This is an action of assumpsit, founded on a policy of insurance, made by the defendants to one Joseph Marson, dated September 13, 1854, for four years, and assigned by said Marson to the plaintiff, Nov. 7, 1855, which assignment was duly assented to, ratified and confirmed by the defendants, Nov. 16, 1855, by receiving of the plaintiff a new premium note, agreeably to their by-laws. Joseph Marson conveyed the buildings insured, with the land on which they stood, to the plaintiff, on the same day that he assigned the policy. The deed bears date, October 10, 1855, but it takes effect from the time of its delivery, and not from the time of its date. The buildings insured were destroyed by fire, October 22, 185T.

Upon the whole evidence put into the case by the plaintiff, the presiding Judge ordered a nonsuit. We suppose,—

1st. Because this action cannot be maintained in the name’ of the assignee.

It is apparent from the facts proved that the plaintiff is the real party, that Marson has now no interest in the policy of insurance, in the property insured, in the cause of action or in this suit.

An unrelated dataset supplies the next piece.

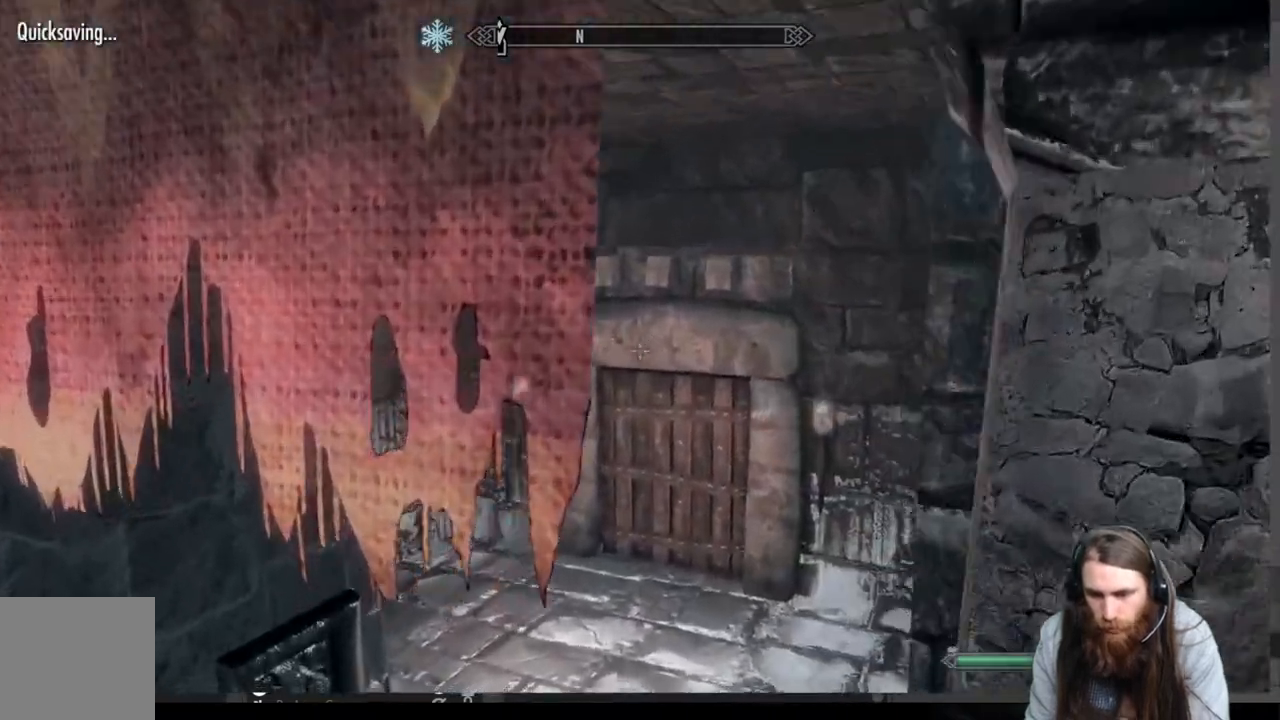
{"buttons": [], "left_stick": "center", "right_stick": "center", "events": [[300, "B", "down"], [350, "left_stick", "center"], [450, "B", "up"]]}
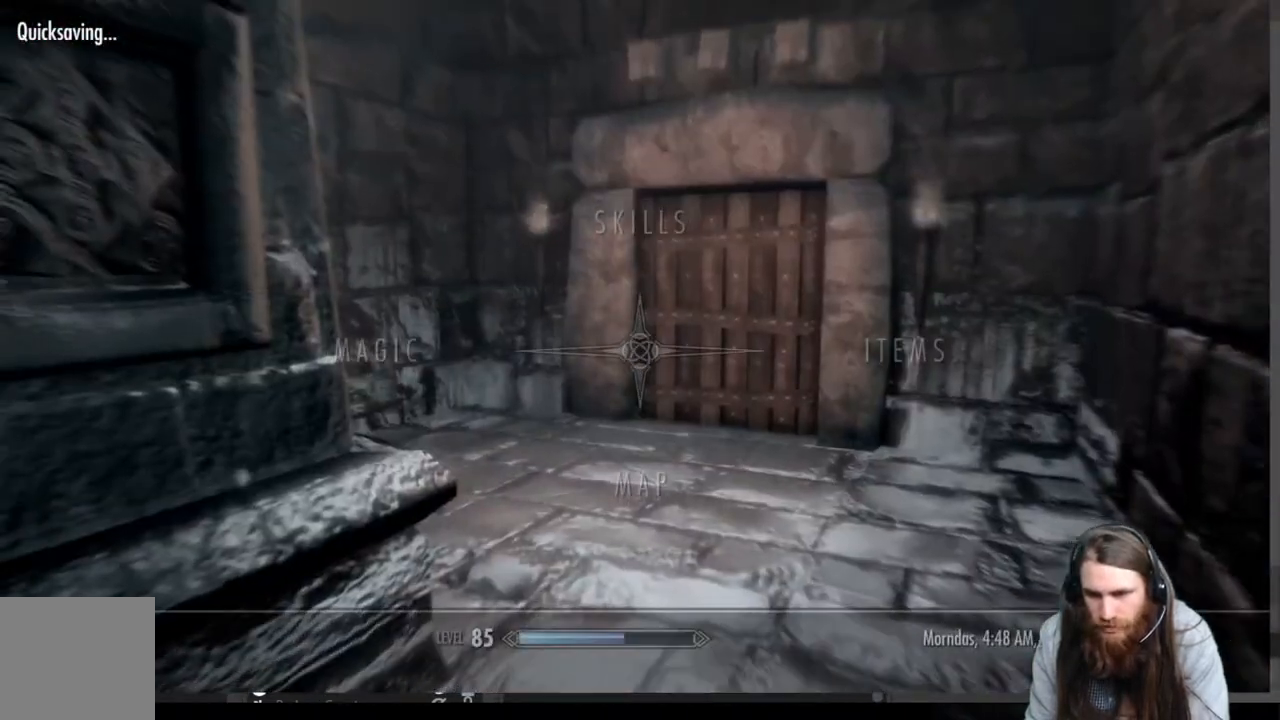
{"buttons": [], "left_stick": "center", "right_stick": "center", "events": [[67, "DPAD_DOWN", "down"], [150, "A", "down"], [183, "DPAD_DOWN", "up"], [283, "A", "up"]]}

ItVill greatly promote the convenience of assignees, under such circumstances, in cases of losses by fire, to be enabled to maintain actions on policies duly assigned to them, in their own names. And such a construction should be given to the law as will enable them to do so, unless there is some insurmountable legal objection. It will greatly relieve the assignors and their representatives, also. “ Argumentum ah inconvenienti is forcible in law.”

Upon the facts stated in the writ, and an examination of the charter of the company, and its by-laws, I have arrived at the conclusion that the action, if maintainable, can be maintained in the name of the plaintiff.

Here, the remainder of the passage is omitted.